FIR::FIR(int32(&coefficients)[NUM_COEFFS], uint32 samples)
: coeffs(coefficients)
{
for (int i = 0; i < NUM_COEFFS; i++)
tapDelayLine[i] = 0;
numSamples = samples;
}
void FIR::filter(input_window_int32* in, output_window_int32* out)
{
...
}
The previous example shows a slightly modified version of the FIR
kernel class. Here, member variable coeffs
is a
int32 (&)[NUM_COEFFS]
data type. The
constructor initializer coeffs(coefficients)
initializes coeffs
to the reference to an array
allocated externally to the class object.

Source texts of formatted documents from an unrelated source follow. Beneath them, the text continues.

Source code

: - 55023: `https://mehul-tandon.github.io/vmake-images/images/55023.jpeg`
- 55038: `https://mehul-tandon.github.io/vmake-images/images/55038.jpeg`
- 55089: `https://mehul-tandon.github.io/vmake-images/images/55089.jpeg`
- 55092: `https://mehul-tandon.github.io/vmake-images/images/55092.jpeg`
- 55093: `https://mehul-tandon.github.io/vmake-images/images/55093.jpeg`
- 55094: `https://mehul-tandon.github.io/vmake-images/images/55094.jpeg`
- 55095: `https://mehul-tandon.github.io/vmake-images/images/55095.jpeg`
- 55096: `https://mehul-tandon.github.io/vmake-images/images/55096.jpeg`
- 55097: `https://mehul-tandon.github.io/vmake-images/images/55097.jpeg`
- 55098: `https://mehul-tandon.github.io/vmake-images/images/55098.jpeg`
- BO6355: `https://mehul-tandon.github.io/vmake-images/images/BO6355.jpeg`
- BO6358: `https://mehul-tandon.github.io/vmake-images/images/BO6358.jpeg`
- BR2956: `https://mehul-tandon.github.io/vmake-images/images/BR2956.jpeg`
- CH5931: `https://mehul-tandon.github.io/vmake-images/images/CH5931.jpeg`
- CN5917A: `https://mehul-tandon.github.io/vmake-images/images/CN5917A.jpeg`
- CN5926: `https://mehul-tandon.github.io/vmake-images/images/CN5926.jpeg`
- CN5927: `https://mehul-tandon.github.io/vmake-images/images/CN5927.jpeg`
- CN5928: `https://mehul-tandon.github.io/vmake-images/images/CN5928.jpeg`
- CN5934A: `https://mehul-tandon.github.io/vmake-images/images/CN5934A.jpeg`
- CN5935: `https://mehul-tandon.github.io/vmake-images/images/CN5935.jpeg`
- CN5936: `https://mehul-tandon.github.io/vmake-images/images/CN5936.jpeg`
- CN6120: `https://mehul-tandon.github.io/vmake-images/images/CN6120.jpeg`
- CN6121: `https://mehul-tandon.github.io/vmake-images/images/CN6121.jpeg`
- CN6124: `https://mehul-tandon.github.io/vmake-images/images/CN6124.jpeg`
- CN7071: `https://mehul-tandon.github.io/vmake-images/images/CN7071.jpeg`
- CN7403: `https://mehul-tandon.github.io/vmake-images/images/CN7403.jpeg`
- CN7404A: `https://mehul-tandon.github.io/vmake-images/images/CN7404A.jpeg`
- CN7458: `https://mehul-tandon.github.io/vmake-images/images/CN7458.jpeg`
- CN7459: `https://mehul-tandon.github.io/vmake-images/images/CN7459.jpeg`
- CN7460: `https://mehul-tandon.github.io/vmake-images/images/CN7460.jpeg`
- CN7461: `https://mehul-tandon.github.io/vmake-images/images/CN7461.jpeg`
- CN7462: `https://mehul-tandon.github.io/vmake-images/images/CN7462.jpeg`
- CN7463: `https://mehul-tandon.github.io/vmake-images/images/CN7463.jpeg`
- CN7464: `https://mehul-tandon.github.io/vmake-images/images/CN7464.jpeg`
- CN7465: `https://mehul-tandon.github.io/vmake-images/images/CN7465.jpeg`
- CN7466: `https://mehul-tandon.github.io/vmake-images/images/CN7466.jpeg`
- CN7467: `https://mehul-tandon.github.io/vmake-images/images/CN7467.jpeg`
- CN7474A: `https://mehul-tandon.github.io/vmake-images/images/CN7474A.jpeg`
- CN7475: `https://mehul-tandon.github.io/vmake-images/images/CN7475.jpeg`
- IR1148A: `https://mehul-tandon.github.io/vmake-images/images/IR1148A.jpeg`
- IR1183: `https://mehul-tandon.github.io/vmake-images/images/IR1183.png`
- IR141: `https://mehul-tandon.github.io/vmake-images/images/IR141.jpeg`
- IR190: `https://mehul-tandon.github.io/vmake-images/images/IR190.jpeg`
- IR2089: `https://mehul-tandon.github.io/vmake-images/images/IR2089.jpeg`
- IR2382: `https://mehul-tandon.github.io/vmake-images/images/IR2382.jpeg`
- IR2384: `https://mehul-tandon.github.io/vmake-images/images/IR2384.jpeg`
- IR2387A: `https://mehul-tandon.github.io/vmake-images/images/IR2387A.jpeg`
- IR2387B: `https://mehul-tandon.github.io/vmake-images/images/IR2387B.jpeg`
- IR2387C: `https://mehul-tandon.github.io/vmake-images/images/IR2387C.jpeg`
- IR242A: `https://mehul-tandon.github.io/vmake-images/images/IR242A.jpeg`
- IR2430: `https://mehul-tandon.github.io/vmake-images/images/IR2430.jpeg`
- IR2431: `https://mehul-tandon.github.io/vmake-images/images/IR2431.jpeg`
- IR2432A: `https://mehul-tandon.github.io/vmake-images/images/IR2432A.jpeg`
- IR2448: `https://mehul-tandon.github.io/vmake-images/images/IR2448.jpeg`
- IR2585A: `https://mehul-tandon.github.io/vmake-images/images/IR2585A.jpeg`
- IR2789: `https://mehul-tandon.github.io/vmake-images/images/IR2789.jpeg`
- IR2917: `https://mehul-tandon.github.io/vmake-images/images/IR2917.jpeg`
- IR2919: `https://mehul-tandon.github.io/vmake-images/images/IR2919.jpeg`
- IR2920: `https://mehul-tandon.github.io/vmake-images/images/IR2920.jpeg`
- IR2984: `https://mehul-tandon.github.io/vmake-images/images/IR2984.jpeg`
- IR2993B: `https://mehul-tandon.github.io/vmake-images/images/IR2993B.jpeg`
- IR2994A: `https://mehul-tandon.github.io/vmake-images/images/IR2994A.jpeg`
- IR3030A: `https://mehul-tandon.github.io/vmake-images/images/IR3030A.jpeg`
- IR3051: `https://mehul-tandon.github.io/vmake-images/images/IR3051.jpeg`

To let the AI Engine compiler know that the coeffs
member variable may be relocated in the mapper stage of the
compilation, you must use REGISTER_PARAMETER
to
register an array reference member variable inside the registerKernelClass
The use of kernel::create_object
to
create a representation of a FIR kernel instance and to specify the initial value of
the constructor parameters is the same as in the previous example. See the following
code.
//graph.h
...
class mygraph : public graph
{
...
mygraph()
{
k1 = kernel::create_object<FIR>(std::vector<int>({ 180, 89, -80, -391, -720, -834, -478, 505, 2063, 3896, 5535, 6504 }), 8);
...
k2 = kernel::create_object<FIR>(std::vector<int>({ -21, -249, 319, -78, -511, 977, -610, -844, 2574, -2754, -1066, 18539 }), 8);
...
}
};
The following code shows the corresponding AI Engine compiler generated program. The memory spaces for int32 i4_coeffs[12]
and int32
i5_coeffs[15]
are outside the kernel object instances and are passed
into the FIR objects by reference.
//Work/aie/x_y/src/x_y.cc
int32 i4_coeffs[12] = {180, 89, -80, -391, -720, -834, -478, 505, 2063, 3896, 5535, 6504};
FIR i4(i4_coeffs, 8);
int32 i5_coeffs[12] = {-21, -249, 319, -78, -511, 977, -610, -844, 2574, -2754, -1066, 18539};
FIR i5(i5_coeffs, 8);
int main(void) {
...
// Kernel call : i4:filter
i4.filter(get_input_window_int32(window_buf0_buf0d),get_output_window_int32(window_buf2_buf2d));
...
// Kernel call : i5:filter
i5.filter(get_input_window_int32(window_buf1_buf1d),get_output_window_int32(window_buf3_buf3d));
...
}
Because the memory space for an array reference member variable is
allocated by the AI Engine compiler, the
location constraint can be applied to constrain the memory location of these arrays,
as shown in the following example code. The REGISTER_PARAMETER
macro allows kernel::create_object
to create a parameter handle for an array
reference member variable, like k1.param[0]
and
k2.param[0]
, and the location<parameter>
constraint can be applied.
//graph.h
...
class mygraph : public graph
{
...
mygraph()
{
k1 = kernel::create_object<FIR>(std::vector<int>({ 180, 89, -80, -391, -720, -834, -478, 505, 2063, 3896, 5535, 6504 }), 8);
...
k2 = kernel::create_object<FIR>(std::vector<int>({ -21, -249, 319, -78, -511, 977, -610, -844, 2574, -2754, -1066, 18539 }), 8);
...
location<parameter>(k1.param[0]) = address(…);
location<parameter>(k2.param[0]) = bank(…);
}
};
The C++ kernel class header files and the C++ kernel function template (see C++ Template Support) should not contain single-core specific intrinsic APIs and pragmas. This is the same programming guideline as writing regular C function kernels. This is because these header files are included in the graph header file and can be cross-compiled as part of the PS program. The Arm® cross-compiler cannot understand single-core intrinsic APIs or pragmas. Single-core specific programming content must be kept inside the source files.